What This Film Meant Then and What It Means Now
One of the more interesting threads Staggs pursues is the question of audience. He writes not just about who made the film but about who loved it when it came out and who loves it today, and why those might be slightly different populations for slightly different reasons. All About Eve has become a touchstone for a very specific kind of cultural sensibility, and Staggs is honest about the fact that part of the film’s enduring appeal is its particular relationship to camp and performance and the kind of audience that understands both.
This contextual work gives the book a dimension that a purely production-focused history would lack. You come away understanding not just how the film was made but why it has survived as a cultural artifact while other films of the same period have faded into archival footnotes.
Donald Corren and the Performance of Film History
A text like this one, mixing scholarship with gossip, biography with industry history, requires a narrator who can hold the register steady across very different kinds of material. Corren does this well. He is not performing the material the way a comedian performs a set. He is reading it with intelligence and warmth, signaling clearly when Staggs is making a claim versus when he is speculating, when the tone is meant to be wry versus when it is meant to be serious. For a thirteen-and-a-half-hour listen, that consistency matters enormously. A narrator who oversells the gossip or flattens the scholarship would make this a much harder book to stay with.
For Fans and for Those Who Have Not Yet Seen the Film
If you have not watched All About Eve and are considering starting here, I would redirect you to the film first. The book’s pleasures are significantly multiplied by familiarity with the material it is excavating. But for anyone who loves classic Hollywood, who cares about how films are made and how they find their audiences, and who has a particular affection for this specific film, Staggs’s book is the companion it deserves. With 221 ratings averaging 4.3 stars, it has found exactly the audience that was always going to love it most.
Frequently Asked Questions
Who was the real person that the character of Eve Harrington was based on, and does Staggs go into detail about her?

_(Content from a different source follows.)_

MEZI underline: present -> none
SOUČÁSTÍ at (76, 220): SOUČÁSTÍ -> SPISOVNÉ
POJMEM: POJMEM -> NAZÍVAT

Yes. Staggs traces the actual story of a woman whose actions in real life paralleled Eve’s, and the investigation of this backstory is one of the book’s more compelling threads. The full details are part of the text’s revelations, and knowing them in advance would diminish one of the reading experience’s genuine pleasures.

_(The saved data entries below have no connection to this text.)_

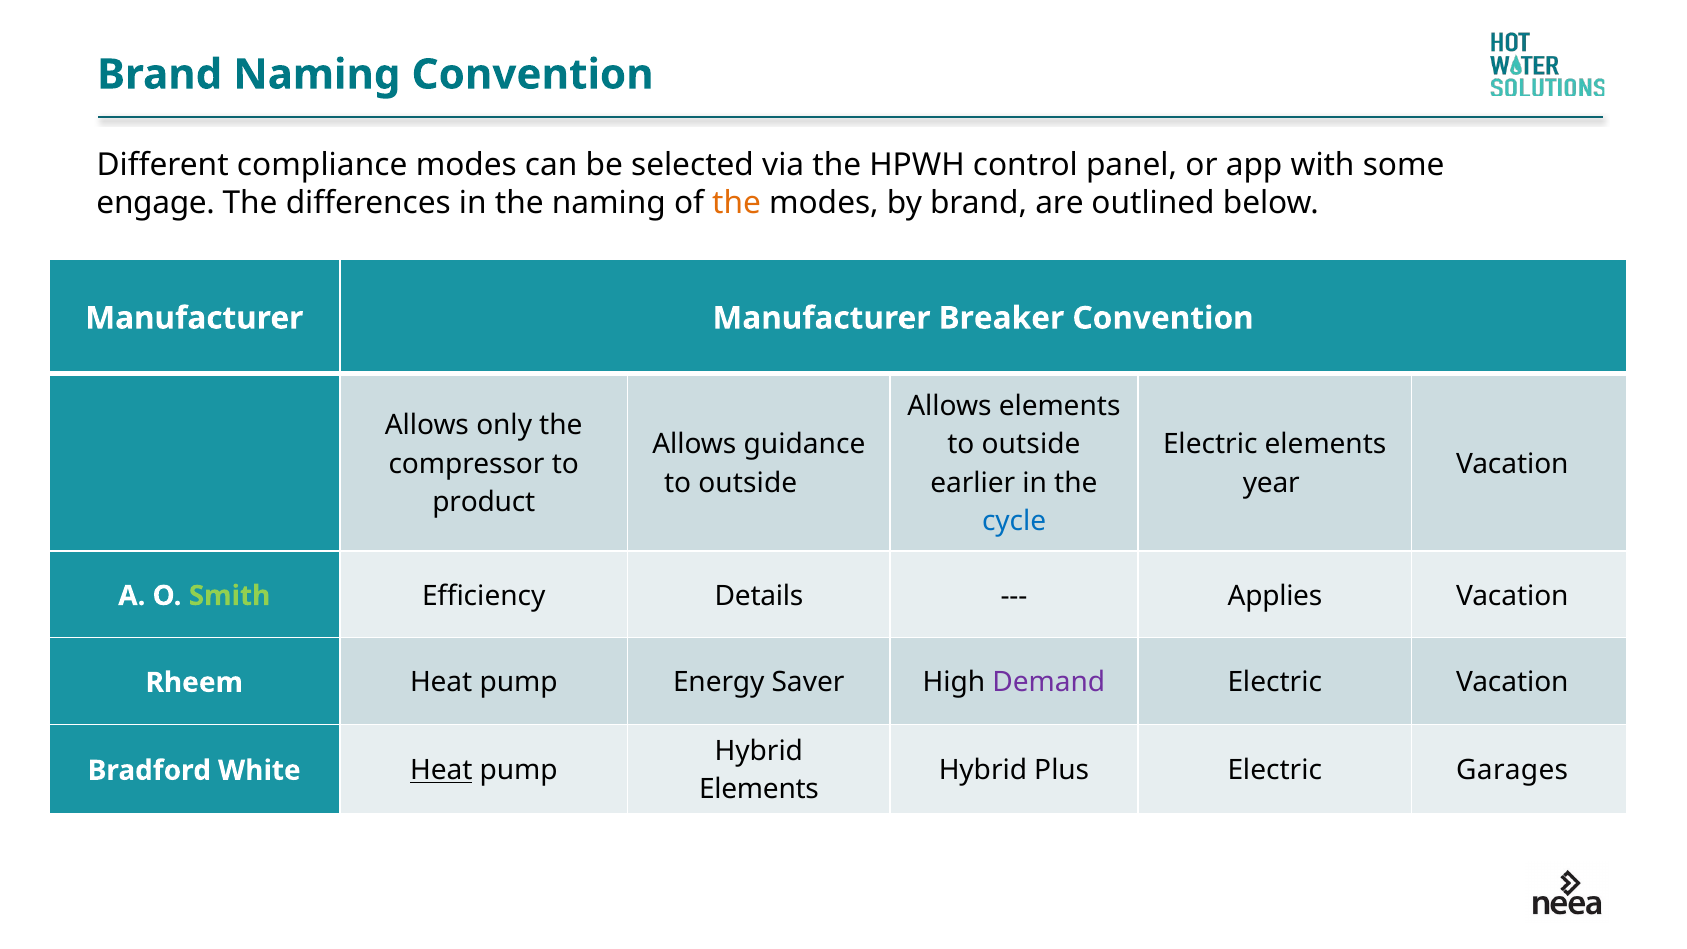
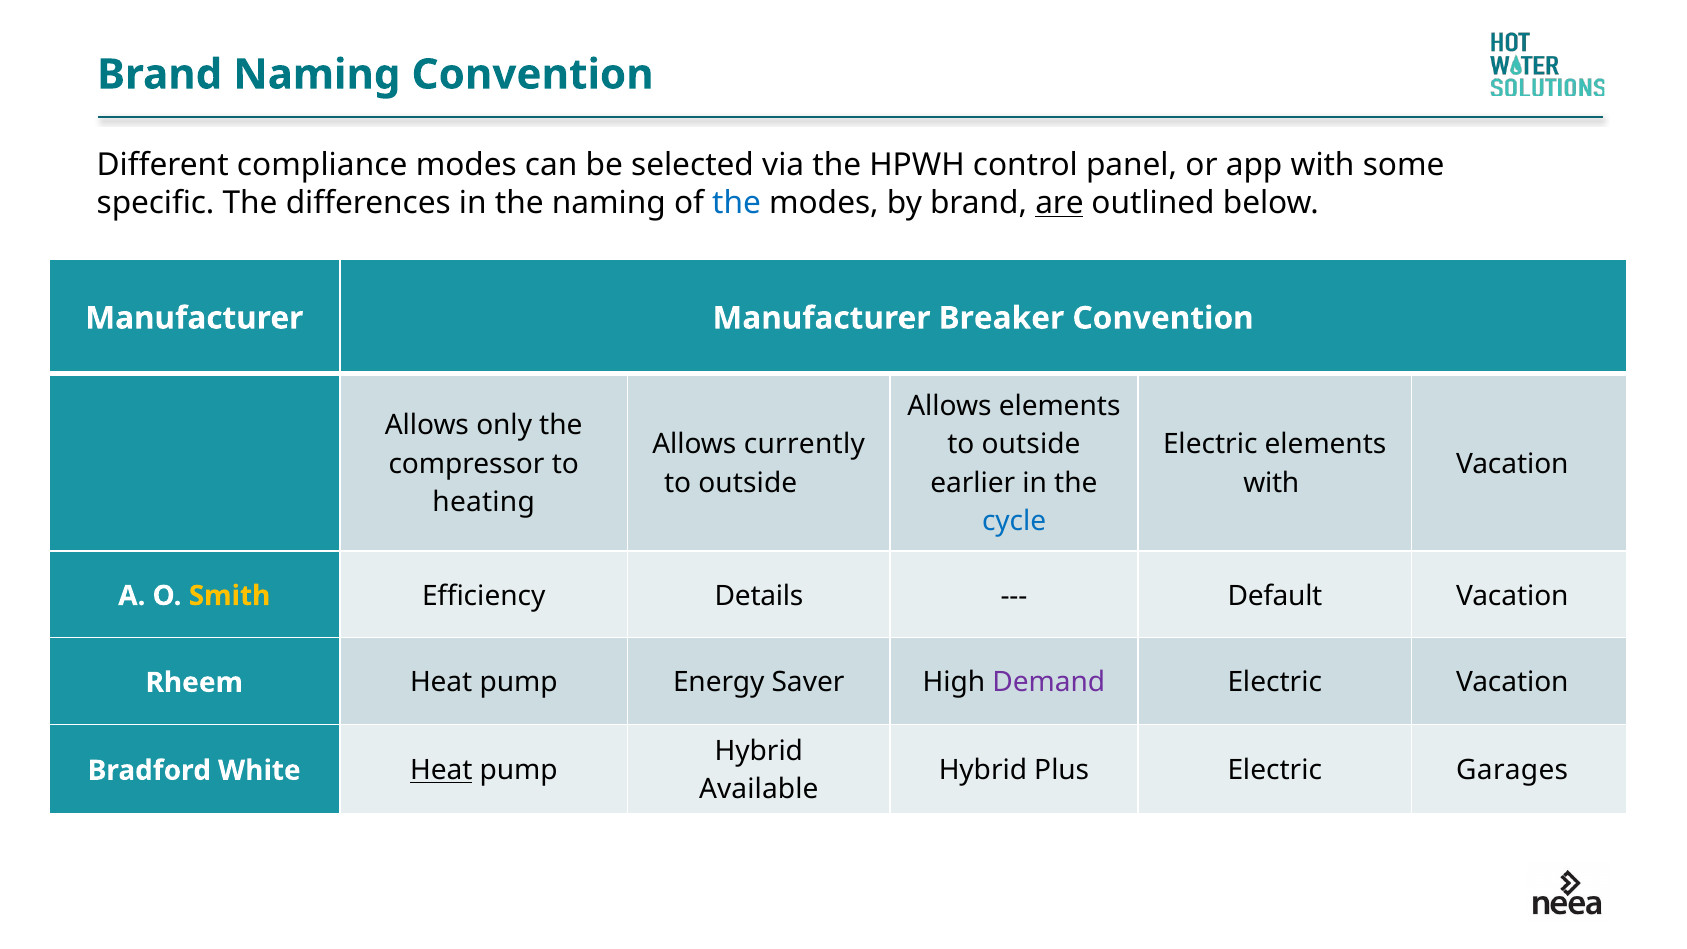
engage: engage -> specific
the at (737, 203) colour: orange -> blue
are underline: none -> present
guidance: guidance -> currently
year at (1271, 483): year -> with
product: product -> heating
Smith colour: light green -> yellow
Applies: Applies -> Default
Elements at (759, 790): Elements -> Available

Does the book spend equal time on all the major cast members, or is it primarily a Bette Davis biography?
While Davis is central given her role as Margo Channing, Staggs gives meaningful attention to Anne Baxter, Celeste Holm, George Sanders, and to Marilyn Monroe’s breakthrough appearance. Director Joseph L. Mankiewicz also receives substantial biographical treatment. It is genuinely ensemble in its focus.
Is All About All About Eve suitable for listeners who are only casually familiar with the film?
The book assumes familiarity with the film and its major sequences. Casual viewers will still follow the narrative, but the deeper pleasures of understanding exactly what Staggs is excavating depend on knowing the film well. Watching the film before listening is strongly recommended.
How does Donald Corren’s narration handle the material’s mixture of film scholarship and Hollywood gossip?
Corren manages the tonal range effectively. He is warm and authoritative without being arch, which suits Staggs’s approach of treating the gossip with the same seriousness as the historical material. His pace across thirteen-plus hours remains consistent and never feels rushed or padded.